Ekonomik kaygılar, aile baskısı, toplum yargısı, çocukların durumu, “El âlem ne der?” korkusu…
Hepsi birbirine eklenince, kapının koluna uzanan eli geri çeken görünmez zincirlere dönüşüyor.
## Dilimizdeki şiddet
Şiddet bazen yumrukta, bazen bakışta, bazen de bir cümlenin içinde saklanıyor.
“Erkek adamdır, yapar.”
“Kocandır, döver de sever de.”
“Kız kısmı çok da okumasın, başı belaya girer.”
Bu cümleler, sadece birkaç kelime değil; zihnimizin arkasında yıllardır duran kalıplar.
Ve bu kalıplar kırılmadıkça, yasalar ne kadar değişirse değişsin, mesele tam olarak çözülmüyor.
Bir kız çocuğuna küçük yaşta “Ses çıkarma, başına iş alırsın.” dersen,
Büyüdüğünde de “Ses çıkarma, yuvanı yıkma.” demen çok kolay oluyor.
Sonra bir bakıyoruz, kadınlar suskun, erkekler “hak sahibi” gibi.
## “Ben ne yapabilirim ki?”
Belki içinden şöyle diyorsun:
“Tamam, her şey kötü, kabul… Ama ben tek başıma neyi değiştirebilirim ki?”
Aslında sandığından daha fazlasını.
– Kendi evinde, kendi dilinde, kendi çocuklarına anlattıklarınla başlayabilirsin.
– Bir erkek çocuğa “Ağlama, erkekler ağlamaz.” dememek bile bir adımdır.
– Bir kız çocuğuna “Sen istersen yaparsın, kimsenin sana bağırmaya hakkı yok.” demek de öyle.
– Çevrende şiddet gördüğünü hissettiğin bir kadını yargılamadan dinlemek, ona “Suç sende değil.” diyebilmek çok büyük bir destek.
– Sosyal medyada, iş yerinde, aile sofralarında “Şaka” diye söylenen cinsiyetçi sözlere itiraz etmek bile, o sofranın kaderini değiştirir.
Unutma, değişim dediğimiz şey bir anda gökten inmiyor. Ufak ufak, insan insana, ev ev, nesil nesil oluyor.
## Yalnız değilsin, yalnız değiller
Belki sen de bu satırları okurken içinden “Keşke başıma gelenleri anlatabilsem.” diye geçiriyorsun.
Belki yıllar önce yaşadıklarını düşünüyorsun, belki şu an hâlâ içinde bulunduğun bir duruma dokunuyor bu cümleler.
Şunu bilmeni isterim:
Yaşadığın şeyin adı “kapris” değil, “senin hassasiyetin” hiç değil. Eğer korkuyorsan, inciniyorsan, sürekli suçlu hissediyorsan, kendini değersiz görmeye başladıysan… Bu, sağlıklı bir ilişki değil.
Kimse, ama kimse, “Benim yüzümden hak ettiğim için böyle davranıyor.” demek zorunda değil.
Destek alabileceğin kurumlar, dernekler, danışma hatları var.
Ama en önemlisi, yanında durabilecek insanlar var. Bazen bir arkadaş, bazen bir komşu, bazen bir öğretmen…

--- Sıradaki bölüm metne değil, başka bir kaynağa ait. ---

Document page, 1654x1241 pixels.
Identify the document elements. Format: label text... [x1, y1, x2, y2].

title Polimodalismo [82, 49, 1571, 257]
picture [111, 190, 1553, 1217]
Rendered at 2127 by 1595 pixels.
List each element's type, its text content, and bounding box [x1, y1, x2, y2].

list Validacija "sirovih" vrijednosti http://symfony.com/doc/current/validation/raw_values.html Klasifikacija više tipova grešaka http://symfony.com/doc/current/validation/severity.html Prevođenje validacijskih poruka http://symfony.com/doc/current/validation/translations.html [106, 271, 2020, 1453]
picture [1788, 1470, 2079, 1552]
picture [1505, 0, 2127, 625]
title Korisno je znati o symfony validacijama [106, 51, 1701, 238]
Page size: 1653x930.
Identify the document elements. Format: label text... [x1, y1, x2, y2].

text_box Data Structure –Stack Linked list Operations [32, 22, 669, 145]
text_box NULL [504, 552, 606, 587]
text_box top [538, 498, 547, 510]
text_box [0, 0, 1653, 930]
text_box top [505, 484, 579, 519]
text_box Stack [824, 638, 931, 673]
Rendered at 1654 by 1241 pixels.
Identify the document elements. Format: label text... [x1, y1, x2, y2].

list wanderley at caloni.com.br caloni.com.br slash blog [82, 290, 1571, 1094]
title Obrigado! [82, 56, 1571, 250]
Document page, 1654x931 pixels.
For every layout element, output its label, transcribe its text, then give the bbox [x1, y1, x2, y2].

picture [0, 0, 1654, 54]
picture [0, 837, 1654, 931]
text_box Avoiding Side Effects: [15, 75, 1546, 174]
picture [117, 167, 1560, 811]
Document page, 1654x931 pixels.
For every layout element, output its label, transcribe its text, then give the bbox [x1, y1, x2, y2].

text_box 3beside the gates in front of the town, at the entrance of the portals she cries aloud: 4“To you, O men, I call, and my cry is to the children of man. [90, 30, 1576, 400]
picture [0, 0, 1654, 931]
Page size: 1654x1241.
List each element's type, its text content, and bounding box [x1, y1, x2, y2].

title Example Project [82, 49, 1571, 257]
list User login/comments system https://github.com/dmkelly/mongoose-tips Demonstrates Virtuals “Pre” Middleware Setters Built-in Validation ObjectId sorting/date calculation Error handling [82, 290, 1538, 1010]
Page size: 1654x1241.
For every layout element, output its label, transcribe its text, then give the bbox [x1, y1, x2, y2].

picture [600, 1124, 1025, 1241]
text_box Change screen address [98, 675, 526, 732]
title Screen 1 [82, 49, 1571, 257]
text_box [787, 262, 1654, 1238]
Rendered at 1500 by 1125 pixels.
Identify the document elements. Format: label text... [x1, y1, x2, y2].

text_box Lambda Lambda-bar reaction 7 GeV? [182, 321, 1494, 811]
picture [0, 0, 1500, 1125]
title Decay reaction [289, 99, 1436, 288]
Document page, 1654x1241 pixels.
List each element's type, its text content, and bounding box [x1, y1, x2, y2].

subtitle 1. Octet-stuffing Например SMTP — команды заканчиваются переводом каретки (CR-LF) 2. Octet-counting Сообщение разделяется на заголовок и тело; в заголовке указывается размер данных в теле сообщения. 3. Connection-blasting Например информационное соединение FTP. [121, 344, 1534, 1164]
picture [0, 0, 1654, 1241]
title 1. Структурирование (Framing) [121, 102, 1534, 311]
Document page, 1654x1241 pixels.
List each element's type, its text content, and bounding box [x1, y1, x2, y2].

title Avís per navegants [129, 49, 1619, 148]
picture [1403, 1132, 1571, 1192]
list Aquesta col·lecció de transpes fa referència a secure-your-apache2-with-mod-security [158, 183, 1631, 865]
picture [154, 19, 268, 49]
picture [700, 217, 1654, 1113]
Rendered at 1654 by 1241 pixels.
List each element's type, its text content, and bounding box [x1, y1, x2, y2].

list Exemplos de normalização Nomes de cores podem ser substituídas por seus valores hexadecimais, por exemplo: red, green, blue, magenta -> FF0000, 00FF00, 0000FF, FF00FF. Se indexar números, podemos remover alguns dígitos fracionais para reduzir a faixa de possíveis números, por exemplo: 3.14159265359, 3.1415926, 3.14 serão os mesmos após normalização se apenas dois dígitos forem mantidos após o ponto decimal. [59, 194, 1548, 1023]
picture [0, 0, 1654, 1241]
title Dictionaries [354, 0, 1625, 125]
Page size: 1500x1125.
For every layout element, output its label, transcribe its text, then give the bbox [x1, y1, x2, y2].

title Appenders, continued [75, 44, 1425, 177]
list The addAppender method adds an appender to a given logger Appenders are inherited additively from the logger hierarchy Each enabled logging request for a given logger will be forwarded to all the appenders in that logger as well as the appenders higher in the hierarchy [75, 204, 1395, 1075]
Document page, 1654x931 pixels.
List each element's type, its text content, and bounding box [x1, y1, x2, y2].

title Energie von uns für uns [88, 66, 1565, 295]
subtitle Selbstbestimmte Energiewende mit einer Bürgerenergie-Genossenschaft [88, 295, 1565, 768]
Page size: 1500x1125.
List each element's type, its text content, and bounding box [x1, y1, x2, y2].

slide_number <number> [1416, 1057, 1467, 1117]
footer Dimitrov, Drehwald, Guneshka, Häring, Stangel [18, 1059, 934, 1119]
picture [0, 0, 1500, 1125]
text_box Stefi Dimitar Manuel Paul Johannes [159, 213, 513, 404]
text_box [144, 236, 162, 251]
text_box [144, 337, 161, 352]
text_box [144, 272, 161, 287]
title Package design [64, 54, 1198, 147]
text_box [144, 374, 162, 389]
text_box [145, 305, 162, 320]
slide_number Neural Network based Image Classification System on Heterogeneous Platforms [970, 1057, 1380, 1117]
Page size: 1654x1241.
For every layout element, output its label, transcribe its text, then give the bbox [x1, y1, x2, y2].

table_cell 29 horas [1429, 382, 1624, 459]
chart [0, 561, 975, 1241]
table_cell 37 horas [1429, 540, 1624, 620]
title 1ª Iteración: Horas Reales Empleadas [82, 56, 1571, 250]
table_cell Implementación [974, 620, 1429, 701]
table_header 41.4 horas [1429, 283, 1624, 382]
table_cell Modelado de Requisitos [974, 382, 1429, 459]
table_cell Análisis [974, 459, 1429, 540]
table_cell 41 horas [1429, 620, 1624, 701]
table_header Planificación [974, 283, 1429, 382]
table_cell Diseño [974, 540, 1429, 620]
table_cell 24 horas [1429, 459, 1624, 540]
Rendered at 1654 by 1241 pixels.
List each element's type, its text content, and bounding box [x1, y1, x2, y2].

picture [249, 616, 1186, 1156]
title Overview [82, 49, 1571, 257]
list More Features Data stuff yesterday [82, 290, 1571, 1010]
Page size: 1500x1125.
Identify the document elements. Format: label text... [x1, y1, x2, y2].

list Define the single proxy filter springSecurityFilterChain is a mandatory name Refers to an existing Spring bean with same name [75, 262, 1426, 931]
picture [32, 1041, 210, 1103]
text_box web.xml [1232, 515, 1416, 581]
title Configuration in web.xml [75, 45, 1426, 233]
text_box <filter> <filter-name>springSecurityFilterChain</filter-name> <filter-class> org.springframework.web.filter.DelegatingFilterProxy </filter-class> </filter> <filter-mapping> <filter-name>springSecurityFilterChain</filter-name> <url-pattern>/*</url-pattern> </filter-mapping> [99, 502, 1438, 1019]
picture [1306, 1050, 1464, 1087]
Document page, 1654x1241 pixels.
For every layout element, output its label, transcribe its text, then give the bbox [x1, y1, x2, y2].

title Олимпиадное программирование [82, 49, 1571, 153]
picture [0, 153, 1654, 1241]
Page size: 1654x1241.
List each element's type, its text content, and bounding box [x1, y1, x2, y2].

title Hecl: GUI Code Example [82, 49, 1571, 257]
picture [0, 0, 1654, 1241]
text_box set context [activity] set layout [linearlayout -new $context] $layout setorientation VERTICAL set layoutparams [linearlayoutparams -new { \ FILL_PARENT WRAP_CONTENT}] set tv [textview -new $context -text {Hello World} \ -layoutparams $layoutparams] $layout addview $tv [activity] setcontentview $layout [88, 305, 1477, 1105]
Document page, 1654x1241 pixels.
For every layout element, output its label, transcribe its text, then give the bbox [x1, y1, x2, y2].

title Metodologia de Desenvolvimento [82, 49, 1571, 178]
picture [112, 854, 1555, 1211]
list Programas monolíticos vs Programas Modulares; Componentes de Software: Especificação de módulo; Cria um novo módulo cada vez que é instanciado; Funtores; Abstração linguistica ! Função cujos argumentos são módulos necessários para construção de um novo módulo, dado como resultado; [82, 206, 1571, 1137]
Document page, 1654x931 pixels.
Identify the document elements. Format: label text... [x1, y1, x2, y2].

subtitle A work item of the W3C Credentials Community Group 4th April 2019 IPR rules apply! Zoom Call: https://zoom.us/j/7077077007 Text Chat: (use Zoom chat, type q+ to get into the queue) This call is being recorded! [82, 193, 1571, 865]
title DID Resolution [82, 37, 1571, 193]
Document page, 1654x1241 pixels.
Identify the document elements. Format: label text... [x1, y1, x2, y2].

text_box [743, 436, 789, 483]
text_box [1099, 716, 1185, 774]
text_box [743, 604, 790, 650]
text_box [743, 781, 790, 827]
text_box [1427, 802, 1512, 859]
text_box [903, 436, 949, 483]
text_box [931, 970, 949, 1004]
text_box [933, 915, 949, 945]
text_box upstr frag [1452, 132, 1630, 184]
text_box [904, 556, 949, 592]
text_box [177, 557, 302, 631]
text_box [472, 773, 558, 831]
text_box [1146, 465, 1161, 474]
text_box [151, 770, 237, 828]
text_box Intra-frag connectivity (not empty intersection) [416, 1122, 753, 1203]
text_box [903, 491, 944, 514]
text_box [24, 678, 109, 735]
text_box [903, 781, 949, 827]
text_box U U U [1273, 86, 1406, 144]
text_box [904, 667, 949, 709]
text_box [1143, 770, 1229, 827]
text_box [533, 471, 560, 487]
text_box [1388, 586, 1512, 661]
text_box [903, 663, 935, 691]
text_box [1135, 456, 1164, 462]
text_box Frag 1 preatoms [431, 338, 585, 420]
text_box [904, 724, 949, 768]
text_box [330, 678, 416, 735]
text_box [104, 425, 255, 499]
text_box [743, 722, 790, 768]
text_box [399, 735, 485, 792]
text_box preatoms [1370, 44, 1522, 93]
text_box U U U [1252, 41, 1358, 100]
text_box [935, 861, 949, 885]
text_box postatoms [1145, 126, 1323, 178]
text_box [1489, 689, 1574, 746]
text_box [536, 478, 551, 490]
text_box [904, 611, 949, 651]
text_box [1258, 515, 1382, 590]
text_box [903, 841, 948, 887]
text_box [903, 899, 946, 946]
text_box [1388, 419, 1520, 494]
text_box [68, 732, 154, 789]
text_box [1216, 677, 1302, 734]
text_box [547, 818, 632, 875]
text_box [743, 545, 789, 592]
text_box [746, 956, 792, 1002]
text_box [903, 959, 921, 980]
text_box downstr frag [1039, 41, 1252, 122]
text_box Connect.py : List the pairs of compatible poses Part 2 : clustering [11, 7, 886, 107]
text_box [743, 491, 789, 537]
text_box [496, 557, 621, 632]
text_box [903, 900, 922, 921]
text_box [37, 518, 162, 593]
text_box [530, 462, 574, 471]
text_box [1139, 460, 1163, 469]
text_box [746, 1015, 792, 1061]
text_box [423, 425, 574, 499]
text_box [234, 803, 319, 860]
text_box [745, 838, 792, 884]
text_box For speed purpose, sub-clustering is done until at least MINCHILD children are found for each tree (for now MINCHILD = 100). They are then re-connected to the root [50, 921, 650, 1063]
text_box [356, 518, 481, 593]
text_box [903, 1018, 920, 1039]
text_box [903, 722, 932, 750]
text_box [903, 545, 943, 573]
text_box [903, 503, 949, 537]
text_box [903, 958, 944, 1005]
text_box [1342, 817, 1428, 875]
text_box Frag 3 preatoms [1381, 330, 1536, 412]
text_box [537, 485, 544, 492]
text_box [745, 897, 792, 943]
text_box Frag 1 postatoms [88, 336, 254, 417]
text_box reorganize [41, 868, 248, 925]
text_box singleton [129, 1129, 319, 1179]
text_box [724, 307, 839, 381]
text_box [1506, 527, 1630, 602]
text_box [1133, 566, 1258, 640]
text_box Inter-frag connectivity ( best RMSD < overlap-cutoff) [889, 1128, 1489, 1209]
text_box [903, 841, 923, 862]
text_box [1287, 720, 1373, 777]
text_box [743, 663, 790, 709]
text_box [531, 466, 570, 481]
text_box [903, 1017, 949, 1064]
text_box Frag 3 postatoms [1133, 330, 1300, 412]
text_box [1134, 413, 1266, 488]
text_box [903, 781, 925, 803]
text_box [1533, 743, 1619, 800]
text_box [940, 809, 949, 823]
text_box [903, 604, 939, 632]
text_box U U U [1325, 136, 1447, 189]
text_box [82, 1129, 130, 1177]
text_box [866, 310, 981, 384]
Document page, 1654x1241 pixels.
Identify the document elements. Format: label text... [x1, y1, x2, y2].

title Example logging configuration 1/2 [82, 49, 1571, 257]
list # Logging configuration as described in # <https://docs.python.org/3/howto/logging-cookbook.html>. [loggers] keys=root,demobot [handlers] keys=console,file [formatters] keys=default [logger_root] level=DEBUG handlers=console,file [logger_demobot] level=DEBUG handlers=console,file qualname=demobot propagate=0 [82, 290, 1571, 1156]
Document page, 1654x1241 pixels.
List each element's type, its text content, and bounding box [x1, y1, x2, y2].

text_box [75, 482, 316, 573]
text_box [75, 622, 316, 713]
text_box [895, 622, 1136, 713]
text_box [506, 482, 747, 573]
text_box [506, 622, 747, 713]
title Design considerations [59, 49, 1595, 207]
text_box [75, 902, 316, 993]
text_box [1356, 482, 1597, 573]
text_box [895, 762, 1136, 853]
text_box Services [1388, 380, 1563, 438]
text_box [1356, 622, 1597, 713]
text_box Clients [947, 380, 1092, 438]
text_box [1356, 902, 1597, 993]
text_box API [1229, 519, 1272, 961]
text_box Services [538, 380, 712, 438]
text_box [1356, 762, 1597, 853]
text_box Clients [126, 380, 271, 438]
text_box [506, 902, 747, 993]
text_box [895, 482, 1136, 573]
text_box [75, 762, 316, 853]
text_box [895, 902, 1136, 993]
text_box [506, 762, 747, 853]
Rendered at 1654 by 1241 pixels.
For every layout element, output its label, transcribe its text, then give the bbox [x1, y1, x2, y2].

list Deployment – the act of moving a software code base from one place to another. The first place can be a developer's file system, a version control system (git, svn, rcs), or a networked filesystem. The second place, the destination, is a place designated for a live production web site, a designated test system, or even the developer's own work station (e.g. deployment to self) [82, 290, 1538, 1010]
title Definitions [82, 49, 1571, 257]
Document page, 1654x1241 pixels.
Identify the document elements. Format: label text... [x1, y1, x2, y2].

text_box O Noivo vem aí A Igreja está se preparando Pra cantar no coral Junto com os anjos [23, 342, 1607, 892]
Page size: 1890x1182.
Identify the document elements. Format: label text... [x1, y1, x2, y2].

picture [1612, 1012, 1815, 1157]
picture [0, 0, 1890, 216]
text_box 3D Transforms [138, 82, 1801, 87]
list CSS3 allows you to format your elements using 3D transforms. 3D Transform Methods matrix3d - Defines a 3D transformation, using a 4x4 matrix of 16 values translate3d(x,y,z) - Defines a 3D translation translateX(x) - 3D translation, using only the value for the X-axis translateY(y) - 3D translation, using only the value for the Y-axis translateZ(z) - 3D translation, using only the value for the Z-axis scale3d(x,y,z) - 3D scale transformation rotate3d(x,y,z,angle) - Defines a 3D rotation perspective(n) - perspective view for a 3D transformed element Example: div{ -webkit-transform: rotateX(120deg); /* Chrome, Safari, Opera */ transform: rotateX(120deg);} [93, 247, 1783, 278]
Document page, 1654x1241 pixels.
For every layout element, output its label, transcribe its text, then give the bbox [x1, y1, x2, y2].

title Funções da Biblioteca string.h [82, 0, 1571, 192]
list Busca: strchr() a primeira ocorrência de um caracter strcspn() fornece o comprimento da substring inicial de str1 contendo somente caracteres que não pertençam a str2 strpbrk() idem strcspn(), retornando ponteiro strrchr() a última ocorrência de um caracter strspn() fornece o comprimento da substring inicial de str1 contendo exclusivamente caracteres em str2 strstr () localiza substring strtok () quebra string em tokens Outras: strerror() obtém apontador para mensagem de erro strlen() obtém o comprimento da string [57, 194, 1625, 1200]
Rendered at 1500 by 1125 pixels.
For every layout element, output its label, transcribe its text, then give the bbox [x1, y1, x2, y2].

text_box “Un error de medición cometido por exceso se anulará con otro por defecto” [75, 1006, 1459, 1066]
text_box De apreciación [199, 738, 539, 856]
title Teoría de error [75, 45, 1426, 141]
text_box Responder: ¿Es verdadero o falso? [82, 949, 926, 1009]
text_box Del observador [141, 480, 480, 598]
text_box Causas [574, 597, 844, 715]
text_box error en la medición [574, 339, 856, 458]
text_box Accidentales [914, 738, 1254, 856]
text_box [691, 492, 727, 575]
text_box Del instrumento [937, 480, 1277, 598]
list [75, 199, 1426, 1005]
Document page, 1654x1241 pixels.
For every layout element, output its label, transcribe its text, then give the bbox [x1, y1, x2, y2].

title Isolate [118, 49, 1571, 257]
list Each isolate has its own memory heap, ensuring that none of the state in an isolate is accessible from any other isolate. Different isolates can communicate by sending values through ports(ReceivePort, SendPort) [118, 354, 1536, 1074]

Yeter ki konuşmaktan vazgeçme. Sessizlik, şiddetin en sevdiği zemin çünkü.
## Son söz: Bahane değil, taraf olma zamanı
Kadına yönelik şiddet, “bizim kültürümüz”, “aile meselesi”, “özel hayat” diye geçiştirilecek bir şey değil.
Bir kadına vurulan her tokat, bir ülkenin yüzüne iniyor aslında.
Bir kadının susturulan her cümlesi, bu toplumun geleceğinden eksiliyor.
Artık “Ama o da…” diye başlayan cümlelerin,
“Yuvayı bozmasın.” diye fısıldanan nasihatlerin,
“Erkektir yapar.” diye biten bahanelerin devri bitti.
Bugün, çocuklarımıza bırakacağımız en büyük miras belki de şu cümle olacak:
“Hiç kimsenin, ama hiç kimsenin, bir başkasına el kaldırmaya, onu aşağılamaya, korkutmaya hakkı yok.”
Eğer bu yazıyı buraya kadar okuduysan, zaten bir taraf seçmişsin demektir.
Artık hiçbirimizin lüksü yok:
Ya şiddetin yanında susarak duracağız,
ya da karşısında, dimdik.
Ve inan, bir toplumun kaderini değiştirmek için bazen sadece bir kişinin “Yeter artık.” demesi bile başlangıç olabilir. Belki o kişi, sensin.